There were many members of Congress in the basilica that day. I hope they were listening. During the month of August and even before Kennedy's funeral, I heard many of those members talk about national health reform and say, "We just can't do this. It is simply too hard."

That is what we have heard for 70 years from Republicans and Democrats alike. And as we stand, once again, at the bottom of the hill, the challenge is daunting. It means ensuring meaningful insurance coverage for all Americans while changing the health paradigm from illness to wellness and from volume to value.

Beyond the caustic and confrontational town-hall meetings, millions of Americans are now coming to realize that the status quo is not acceptable.

There is no doubt about the consequences of failure. Failure to address insurance coverage for all will mean that the numbers of uninsured in America will climb to more than 60 million people in 10 years from nearly 46 million now. Failure to address ever-escalating health costs means that a typical family will see its annual cost of health insurance rise to $25,000 by 2025 from about $12,000 now. Failure to fix problems with quality in our health-care system is an absolute guarantee that we will remain dead last among all industrialized countries when it comes to outcomes. Failure has another price, too. It could cost us our global leadership.

If we lack the ability to successfully address the urgent problems of health care in our country, the American people and the rest of the world will rightly question our ability to tackle other challenges, domestic and global. And needless to say, given the dominance of my party in the White House and in Congress, Democrats will be to blame.

By far the best path to success is to continue to pursue a traditional, bipartisan solution. I have great admiration for former Senate Majority Leaders Bob Dole and Howard Baker who, earlier this year, demonstrated remarkable strength and leadership in working with me through the auspices of the Bipartisan Policy Center to propose a compromise on comprehensive health-care reform.
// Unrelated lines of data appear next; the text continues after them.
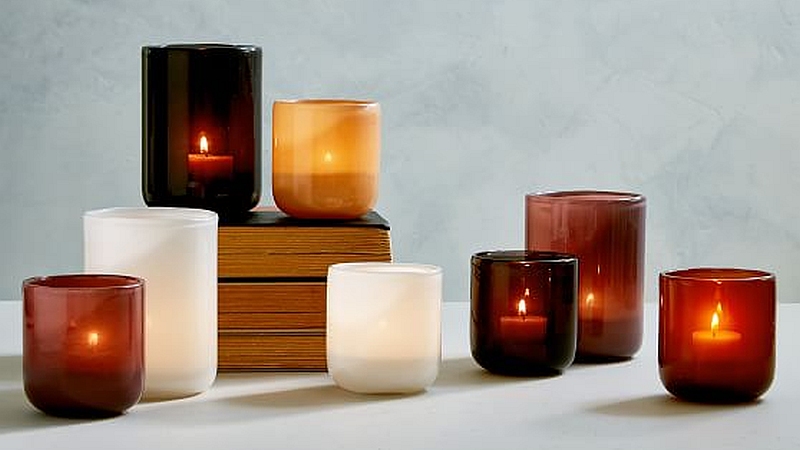
You are a GUI agent. You are given a task and a screenshot of the screen. Output one action in this format:
    pyautogui.click(x=<x>, y=<y>)
    Task: Click on the candle flame
    The width and height of the screenshot is (800, 450).
    Given the screenshot: What is the action you would take?
    pyautogui.click(x=92, y=337), pyautogui.click(x=208, y=139), pyautogui.click(x=518, y=315), pyautogui.click(x=586, y=296), pyautogui.click(x=716, y=322), pyautogui.click(x=325, y=156)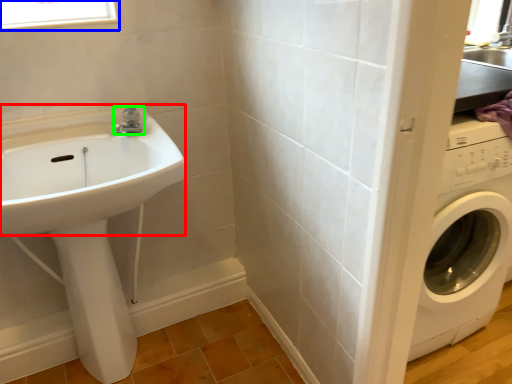
Question: Considering the real-world distances, which object is farthest from sink (highlighted by a red box)? window (highlighted by a blue box) or tap (highlighted by a green box)?

Choices:
 (A) window
 (B) tap

Answer: (A)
That compromise—which included focusing on preventive care, controlling costs, creating health-care exchanges, and other ideas—can be a blueprint for progress on health reform in Congress this fall.

However, should Republican intransigence continue, Democrats cannot simply stop. They cannot ignore the human suffering as well as their fiscal responsibility to act. They must focus on the budgetary implications of health reform and use the Senate rules of budget reconciliation to allow a health-care bill move with majority support. The choice between complete legislative failure and majority rule should not pose a dilemma for any Democratic senator.

Republicans who cry foul have only themselves to blame. First, they walked away from the table even though they had many opportunities to participate in White House meetings and in House and Senate committees over the past eight months—and eight years.

Second, they set an ample number of precedents over the past decade in using their majorities then to pass their agenda using the same reconciliation rules in the Senate.

Democrats should be clear about their purpose. The goal of meaningful health reform should be to expand coverage, reduce projected costs, improve health-system quality, and enhance health-care options for all Americans.

We should be clear that doing it right does not mean doing it fast. While the legislative framework must be enacted in a comprehensive manner given the intricate interrelationship between each of the stated goals, the policy implementation must be done cautiously over time. For some elements, even an implementation time frame of years is not too long.

I have no doubt that the naysayers will continue to argue that the job is too hard and the hill is too high. We have heard it for decades and we will hear it some more.

But as Ted Kennedy told his 12-year-old son as he stood before another hill, "You can do anything if you try hard enough." My friend Ted was right then and he was right to press us to move up the hill on health-care reform.

Mr. Daschle is a former senator from South Dakota and former U.S. Senate majority leader. He is currently a special policy adviser at Alston & Bird.